* **Problem requirements**
Locate every line below that contains the word "pixels" and copy it.

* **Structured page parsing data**
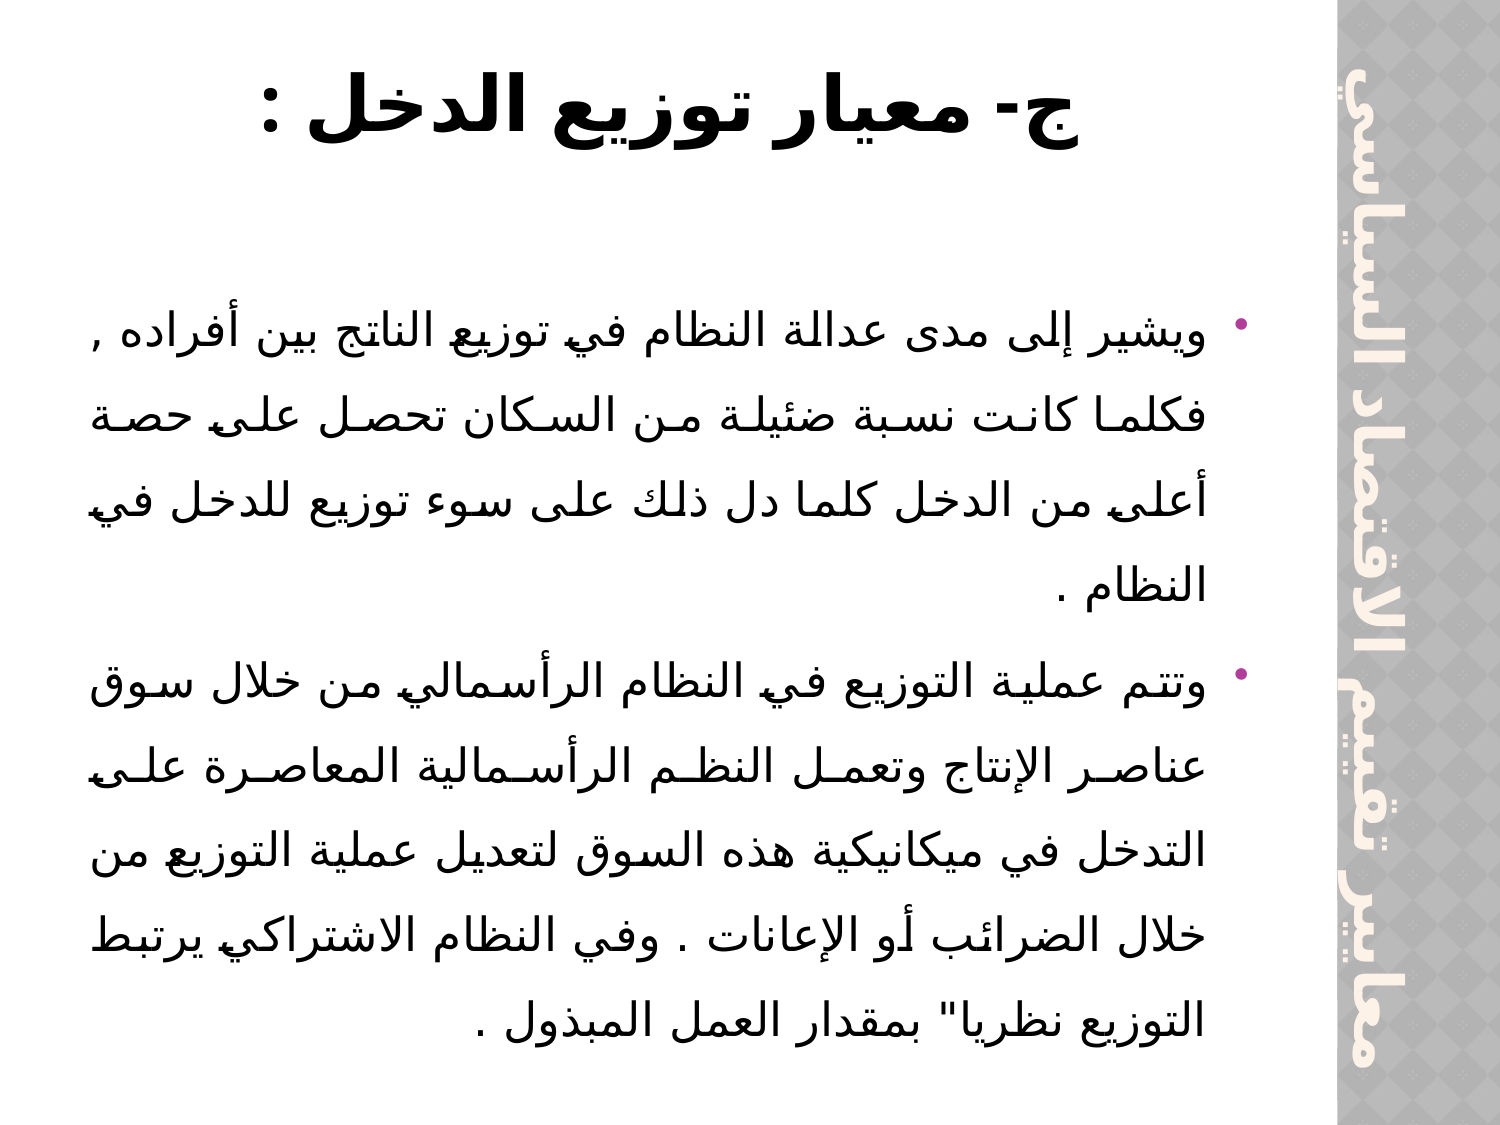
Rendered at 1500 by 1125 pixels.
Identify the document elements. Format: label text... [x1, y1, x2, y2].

text_box معايير تقييم الاقتصاد السياسي [1340, 43, 1500, 1094]
title ج- معيار توزيع الدخل : [75, 52, 1263, 240]
list ويشير إلى مدى عدالة النظام في توزيع الناتج بين أفراده , فكلما كانت نسبة ضئيلة من السكان تحصل على حصة أعلى من الدخل كلما دل ذلك على سوء توزيع للدخل في النظام . وتتم عملية التوزيع في النظام الرأسمالي من خلال سوق عناصر الإنتاج وتعمل النظم الرأسمالية المعاصرة على التدخل في ميكانيكية هذه السوق لتعديل عملية التوزيع من خلال الضرائب أو الإعانات . وفي النظام الاشتراكي يرتبط التوزيع نظريا" بمقدار العمل المبذول . [75, 264, 1263, 1059]
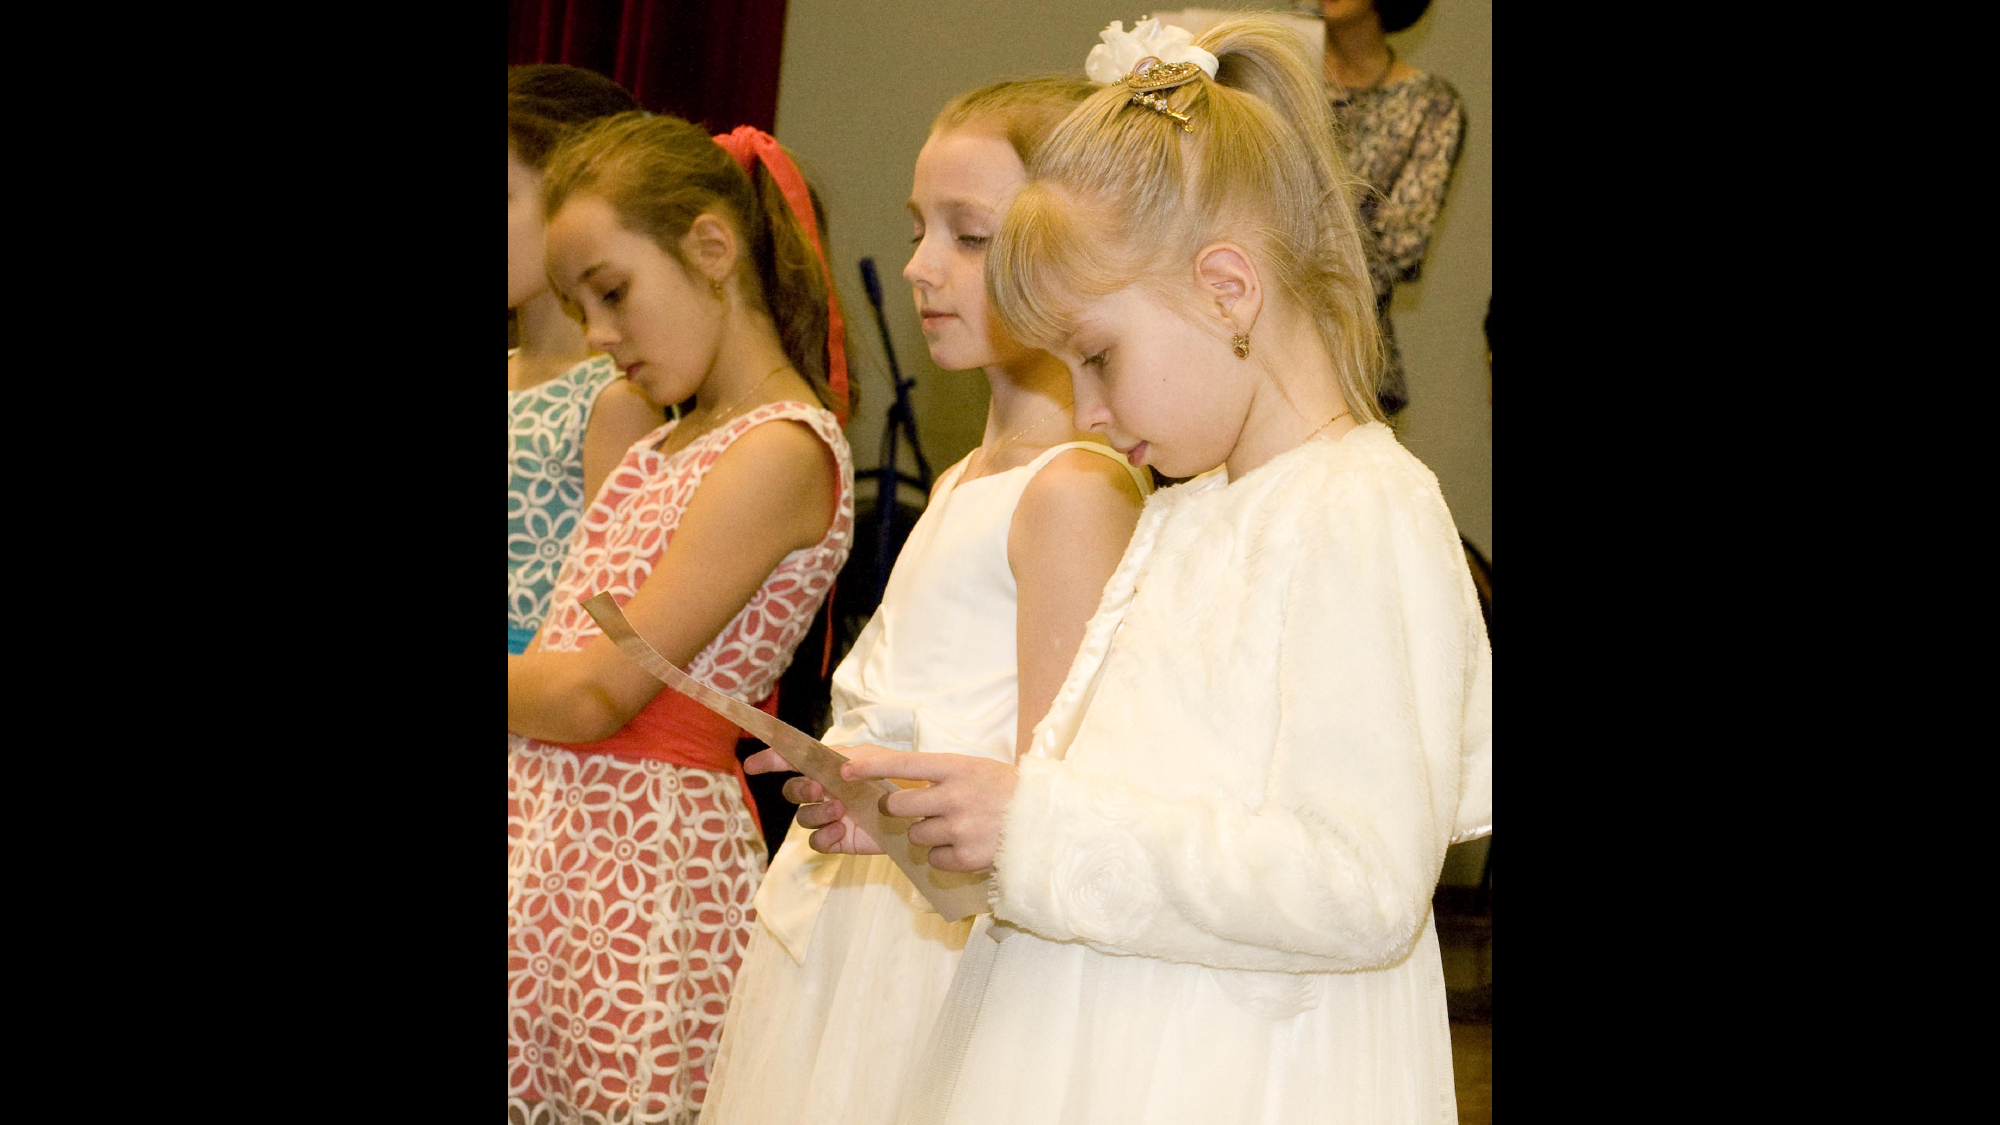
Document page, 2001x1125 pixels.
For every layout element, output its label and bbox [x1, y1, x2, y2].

picture [507, 0, 1492, 1125]
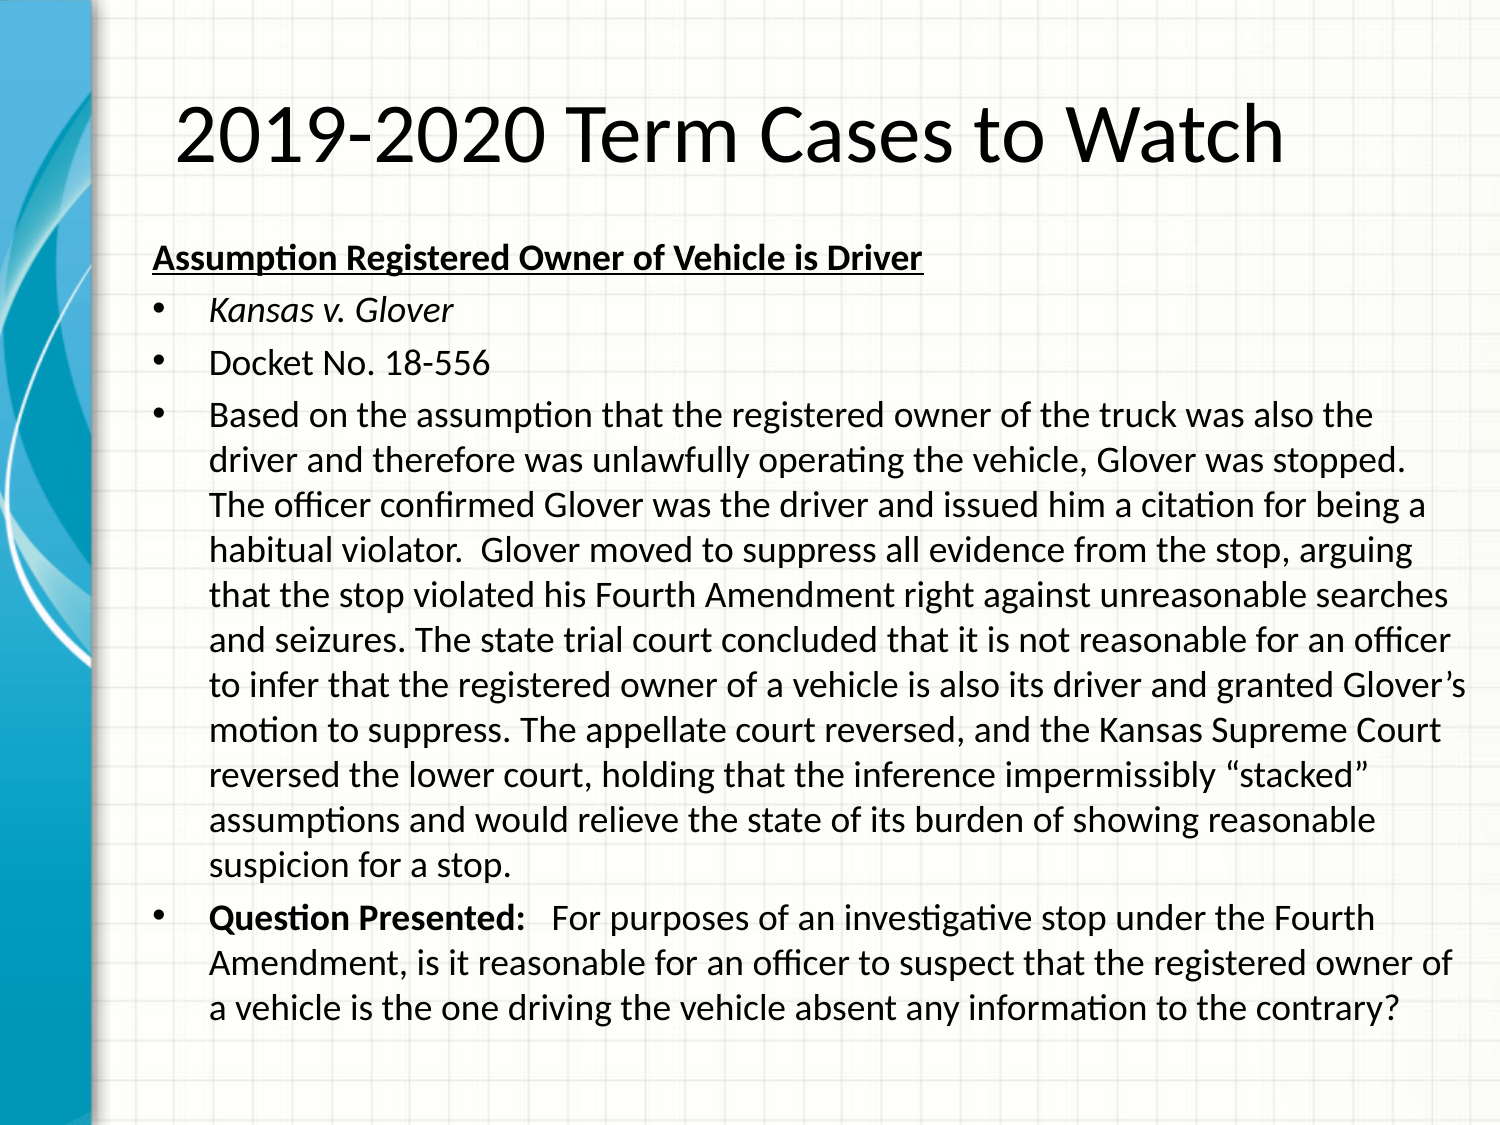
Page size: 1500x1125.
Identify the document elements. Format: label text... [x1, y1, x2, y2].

title 2019-2020 Term Cases to Watch [24, 70, 1438, 188]
picture [0, 0, 1500, 1125]
list Assumption Registered Owner of Vehicle is Driver Kansas v. Glover Docket No. 18-556 Based on the assumption that the registered owner of the truck was also the driver and therefore was unlawfully operating the vehicle, Glover was stopped. The officer confirmed Glover was the driver and issued him a citation for being a habitual violator. Glover moved to suppress all evidence from the stop, arguing that the stop violated his Fourth Amendment right against unreasonable searches and seizures. The state trial court concluded that it is not reasonable for an officer to infer that the registered owner of a vehicle is also its driver and granted Glover’s motion to suppress. The appellate court reversed, and the Kansas Supreme Court reversed the lower court, holding that the inference impermissibly “stacked” assumptions and would relieve the state of its burden of showing reasonable suspicion for a stop. Question Presented: For purposes of an investigative stop under the Fourth Amendment, is it reasonable for an officer to suspect that the registered owner of a vehicle is the one driving the vehicle absent any information to the contrary? [137, 224, 1488, 1050]
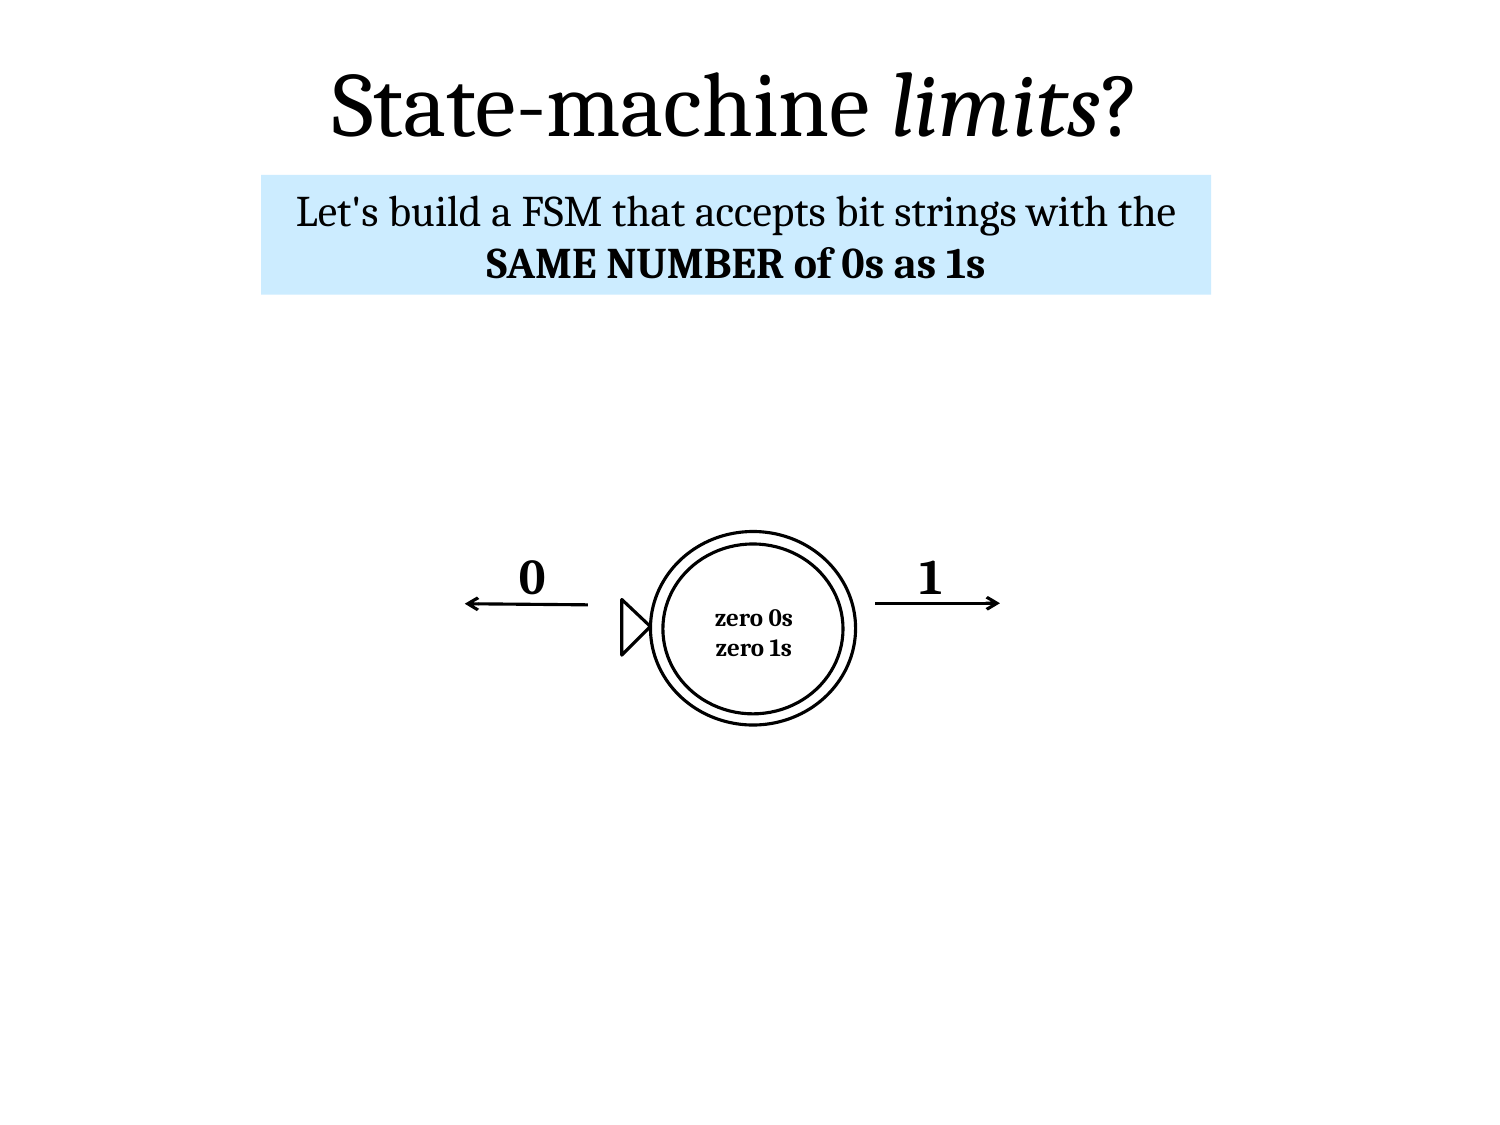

* **Reply to the task**
Rendered at 1500 by 1125 pixels.
Document page, 2001x1125 pixels.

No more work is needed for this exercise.